Today is probably the last day the Metrodome will have a dome. Weather permitting, demolition workers plan to cut power to the stadium on Saturday, which will cause its domed roof to deflate.
Michele Kelm-Helgen, who chairs the Minnesota Sports Facilities Authority, which oversees the construction of the new Vikings stadium, is discouraging members of the public from coming to watch the air going out of the big white bubble.
"It could be somewhat dangerous. Part of the reason we're doing it on a Saturday is so there's not the usual traffic and disruption and that kind of thing," she said on Friday. "It's a construction site, and we just need to let the companies that are doing this do their work."
The Vikings will provide live video of the deflation on the team's website, and MPR News will have reports, photos and video from the scene as well, but with a caveat -- the deflation could be delayed if winds are too high.
Once the Teflon and fiberglass dome is down, crews from Frattalone Companies will cut it into sections that will be used as tarps in future demolition projects.
The newest version of the dome roof is less than three years old. The $23 million replacement was installed after the previous dome was irreparably damaged in a snowstorm. Almost the entire cost was covered by insurance.
Officials are itching to keep construction rolling on the new Vikings stadium and hope the state Supreme Court rules as early as today on a lawsuit challenging the financing.

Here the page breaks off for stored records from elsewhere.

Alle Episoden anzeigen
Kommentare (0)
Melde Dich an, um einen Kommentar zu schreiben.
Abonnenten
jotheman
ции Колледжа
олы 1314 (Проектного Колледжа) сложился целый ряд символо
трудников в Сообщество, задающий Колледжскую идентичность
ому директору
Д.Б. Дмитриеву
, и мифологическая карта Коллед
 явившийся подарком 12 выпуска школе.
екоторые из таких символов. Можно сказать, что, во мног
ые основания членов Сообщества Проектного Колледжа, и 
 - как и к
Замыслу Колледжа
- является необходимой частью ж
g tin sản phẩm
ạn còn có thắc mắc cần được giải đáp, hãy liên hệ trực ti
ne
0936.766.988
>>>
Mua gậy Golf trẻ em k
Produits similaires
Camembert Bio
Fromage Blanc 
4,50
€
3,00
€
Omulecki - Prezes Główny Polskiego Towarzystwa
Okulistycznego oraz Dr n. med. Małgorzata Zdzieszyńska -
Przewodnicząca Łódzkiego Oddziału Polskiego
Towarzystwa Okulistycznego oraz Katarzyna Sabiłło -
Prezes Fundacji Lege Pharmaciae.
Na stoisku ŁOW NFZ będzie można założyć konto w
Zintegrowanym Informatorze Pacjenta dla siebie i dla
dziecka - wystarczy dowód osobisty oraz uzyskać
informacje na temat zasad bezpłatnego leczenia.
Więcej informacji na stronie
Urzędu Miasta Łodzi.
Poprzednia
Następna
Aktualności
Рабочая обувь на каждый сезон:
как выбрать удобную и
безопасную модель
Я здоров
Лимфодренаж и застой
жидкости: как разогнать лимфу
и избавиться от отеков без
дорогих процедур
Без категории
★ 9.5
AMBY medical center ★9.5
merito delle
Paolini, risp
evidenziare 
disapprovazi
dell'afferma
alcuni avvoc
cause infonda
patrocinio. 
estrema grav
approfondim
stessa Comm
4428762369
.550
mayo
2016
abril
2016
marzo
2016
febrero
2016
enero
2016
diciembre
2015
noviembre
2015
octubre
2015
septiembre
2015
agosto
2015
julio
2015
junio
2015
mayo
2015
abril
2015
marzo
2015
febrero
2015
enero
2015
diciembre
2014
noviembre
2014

The lawsuit claims the stadium law violates the Minnesota constitution because it uses Minneapolis sales taxes to finance bonds issued by the state. In response to the lawsuit this week, the state of Minnesota delayed selling the bonds that will pay for the project.
The sports facilities authority says it needs that money by next week to pay contractors and buy additional property near the site for a related development.
Further delay could cause significant problems for the stadium project, Kelm-Helgen said.
"Any kind of cloud hanging this can effect the kind of bids that we get, can effect just the way people look at this project," she said. "Our hope is that it does move forward as quickly as possible."